What you have to do: Using the listing that follows, filter out every line lacking the string "Realizar" and return the rest.

Given data:
_____

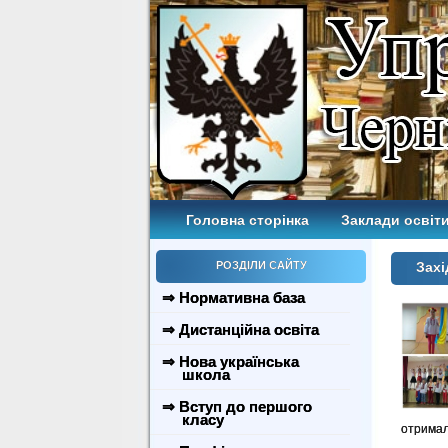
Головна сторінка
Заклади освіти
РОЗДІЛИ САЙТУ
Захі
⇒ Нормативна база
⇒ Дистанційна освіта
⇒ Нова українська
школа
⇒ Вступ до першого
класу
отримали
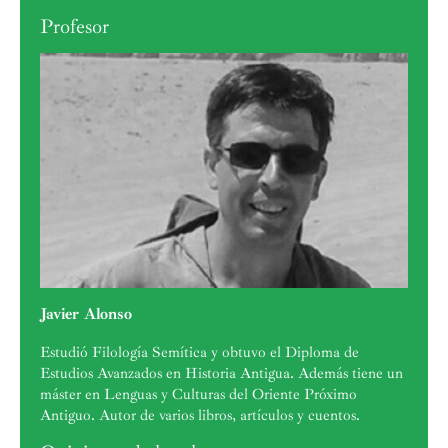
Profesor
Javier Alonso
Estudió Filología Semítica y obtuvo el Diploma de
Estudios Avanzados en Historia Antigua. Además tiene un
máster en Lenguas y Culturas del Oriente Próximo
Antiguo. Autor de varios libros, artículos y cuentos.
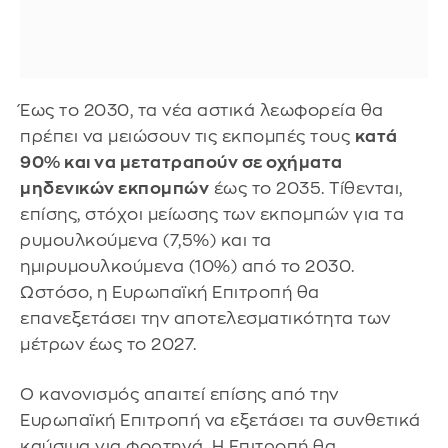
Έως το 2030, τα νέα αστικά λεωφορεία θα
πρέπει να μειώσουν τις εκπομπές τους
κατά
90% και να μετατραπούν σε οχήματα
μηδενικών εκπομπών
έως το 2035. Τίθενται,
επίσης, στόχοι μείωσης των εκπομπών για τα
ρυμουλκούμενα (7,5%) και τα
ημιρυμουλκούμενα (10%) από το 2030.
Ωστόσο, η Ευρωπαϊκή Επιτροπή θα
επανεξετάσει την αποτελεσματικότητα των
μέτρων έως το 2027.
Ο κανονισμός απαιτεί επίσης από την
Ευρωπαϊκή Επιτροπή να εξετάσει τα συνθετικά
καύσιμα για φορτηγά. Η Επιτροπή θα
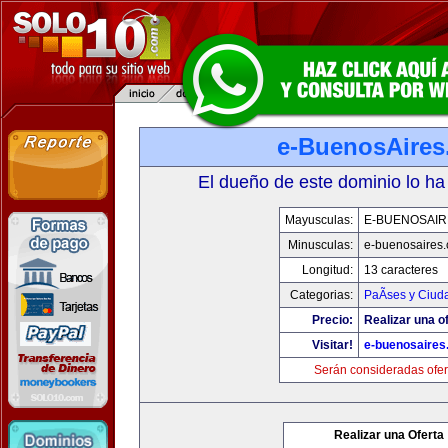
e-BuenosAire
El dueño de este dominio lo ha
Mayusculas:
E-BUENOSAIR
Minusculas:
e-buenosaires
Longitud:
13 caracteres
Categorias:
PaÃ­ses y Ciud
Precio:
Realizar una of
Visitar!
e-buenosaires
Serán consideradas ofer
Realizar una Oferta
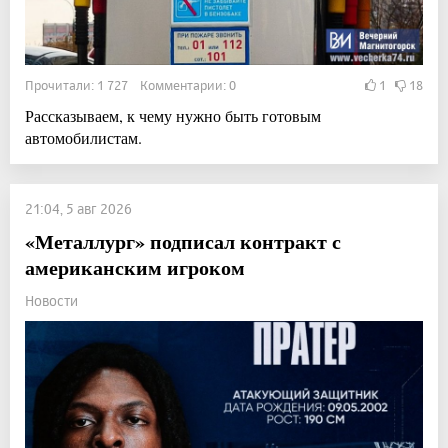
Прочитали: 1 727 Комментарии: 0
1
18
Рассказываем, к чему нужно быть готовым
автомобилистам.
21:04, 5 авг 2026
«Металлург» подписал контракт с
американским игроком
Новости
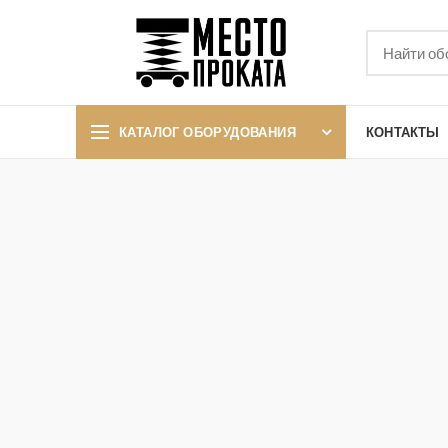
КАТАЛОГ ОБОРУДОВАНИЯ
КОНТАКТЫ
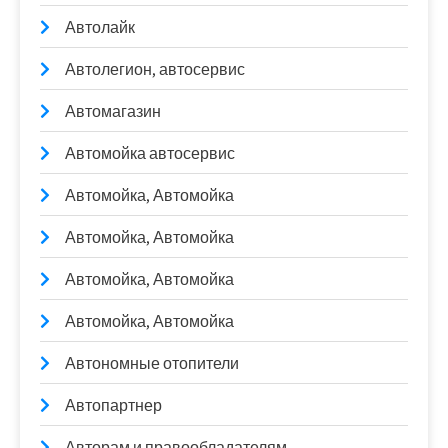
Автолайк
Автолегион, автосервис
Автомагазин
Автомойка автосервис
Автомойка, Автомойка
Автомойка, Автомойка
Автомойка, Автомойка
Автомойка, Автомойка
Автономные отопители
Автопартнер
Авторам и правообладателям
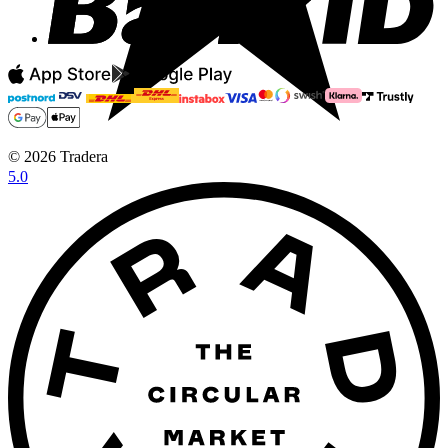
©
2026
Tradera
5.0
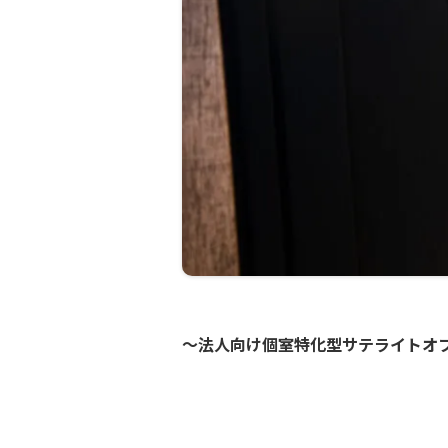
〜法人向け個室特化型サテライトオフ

_____

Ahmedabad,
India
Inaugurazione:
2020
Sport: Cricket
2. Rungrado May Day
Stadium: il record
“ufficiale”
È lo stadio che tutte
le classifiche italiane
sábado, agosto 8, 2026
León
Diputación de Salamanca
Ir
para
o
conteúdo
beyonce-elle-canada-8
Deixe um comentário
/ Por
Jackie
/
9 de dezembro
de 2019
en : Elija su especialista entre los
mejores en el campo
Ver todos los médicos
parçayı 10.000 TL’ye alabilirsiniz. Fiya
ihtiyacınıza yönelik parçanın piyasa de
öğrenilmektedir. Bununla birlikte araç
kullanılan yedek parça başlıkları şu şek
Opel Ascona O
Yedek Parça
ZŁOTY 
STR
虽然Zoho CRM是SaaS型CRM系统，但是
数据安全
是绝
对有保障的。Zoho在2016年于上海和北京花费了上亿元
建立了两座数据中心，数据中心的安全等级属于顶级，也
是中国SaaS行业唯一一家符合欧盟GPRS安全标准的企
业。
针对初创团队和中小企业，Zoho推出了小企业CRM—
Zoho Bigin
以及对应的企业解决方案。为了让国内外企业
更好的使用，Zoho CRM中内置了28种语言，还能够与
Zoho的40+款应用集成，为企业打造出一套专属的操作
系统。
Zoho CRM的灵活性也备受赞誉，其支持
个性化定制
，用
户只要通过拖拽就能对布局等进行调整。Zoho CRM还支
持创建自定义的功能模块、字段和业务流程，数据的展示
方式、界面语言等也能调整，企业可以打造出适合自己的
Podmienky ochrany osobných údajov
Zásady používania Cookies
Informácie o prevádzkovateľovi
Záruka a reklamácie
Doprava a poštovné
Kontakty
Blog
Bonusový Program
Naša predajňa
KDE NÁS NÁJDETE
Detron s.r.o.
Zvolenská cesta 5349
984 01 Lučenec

_____

Your solution:
Realizar una of
Realizar una Oferta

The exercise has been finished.